Pourtant, les Guadeloupéens ont démontré au fil de ces quatre semaines leur détermination à se faire entendre de l'État, cet État français que vous représentez, monsieur le Premier ministre, et auquel l'outre-mer est si attaché.
La plate-forme de revendications, justes et fondées, portée par le mouvement LKP, est le reflet d'un malaise social. Elle est le reflet d'un désintérêt, ou de la désinvolture, d'un État qui, se fourvoyant dans le choix de son émissaire, a rompu le dialogue, a rompu la confiance.

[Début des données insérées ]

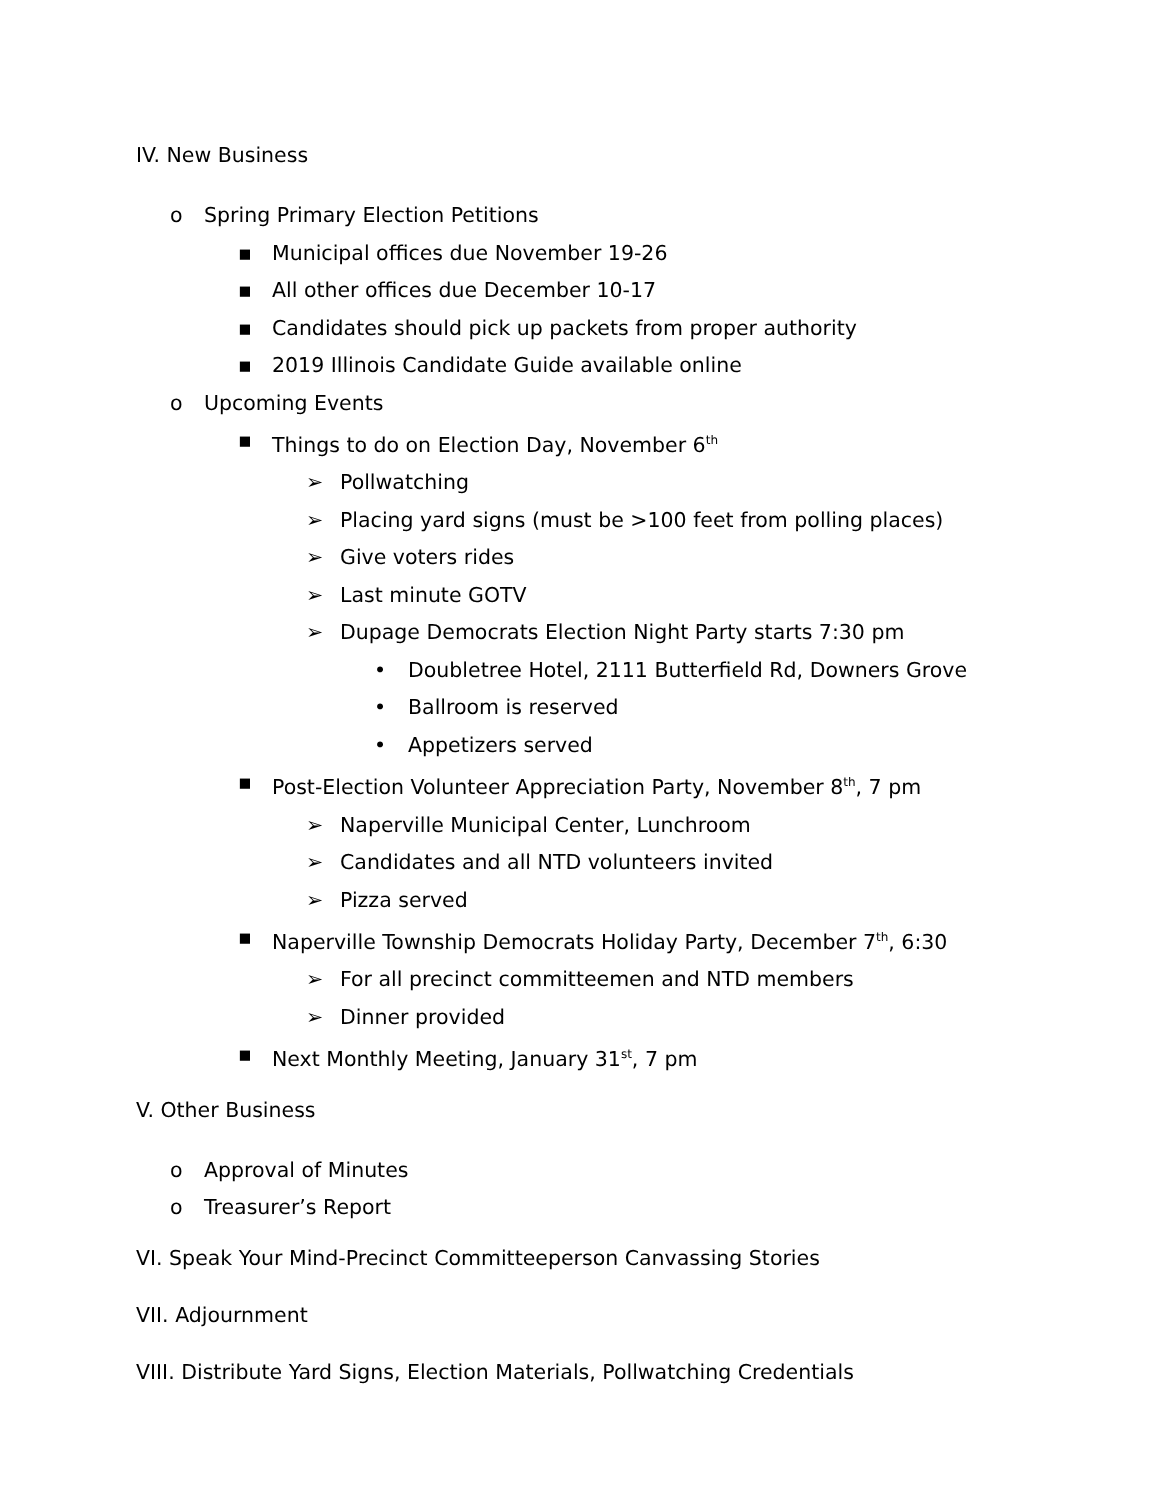IV. New Business
o Spring Primary Election Petitions
▪ Municipal offices due November 19-26
▪ All other offices due December 10-17
▪ Candidates should pick up packets from proper authority
▪ 2019 Illinois Candidate Guide available online
o Upcoming Events
▪ Things to do on Election Day, November 6<sup>th</sup>
➢ Pollwatching
➢ Placing yard signs (must be >100 feet from polling places)
➢ Give voters rides
➢ Last minute GOTV
➢ Dupage Democrats Election Night Party starts 7:30 pm
• Doubletree Hotel, 2111 Butterfield Rd, Downers Grove
• Ballroom is reserved
• Appetizers served
▪ Post-Election Volunteer Appreciation Party, November 8<sup>th</sup>, 7 pm
➢ Naperville Municipal Center, Lunchroom
➢ Candidates and all NTD volunteers invited
➢ Pizza served
▪ Naperville Township Democrats Holiday Party, December 7<sup>th</sup>, 6:30
➢ For all precinct committeemen and NTD members
➢ Dinner provided
▪ Next Monthly Meeting, January 31<sup>st</sup>, 7 pm
V. Other Business
o Approval of Minutes
o Treasurer’s Report
VI. Speak Your Mind-Precinct Committeeperson Canvassing Stories
VII. Adjournment
VIII. Distribute Yard Signs, Election Materials, Pollwatching Credentials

Aveuglé par vos certitudes, sourd aux interpellations des élus de l'outre-mer (Applaudissements sur les bancs du groupe SRC et sur quelques bancs du groupe GDR) et insensible à la détresse de sa population, vous avez fait preuve jusqu'à présent d'un autisme qui a pour résultat d'avoir fait exploser la paix sociale. Vous êtes responsable, aujourd'hui, de cette situation ; vous serez coupable, demain, de vos tergiversations. (Protestations sur les bancs du groupe UMP.)
Les clichés infantilisants sur l'outre-mer ne sont plus de mise. Les inégalités que nous dénonçons inlassablement ne sont plus acceptables. L'insoutenable dérive des prix a mis le feu aux poudres parce qu'au même titre que les Français de l'Hexagone, nous sommes confrontés aux problèmes d'un pouvoir d'achat en décalage avec la réalité économique.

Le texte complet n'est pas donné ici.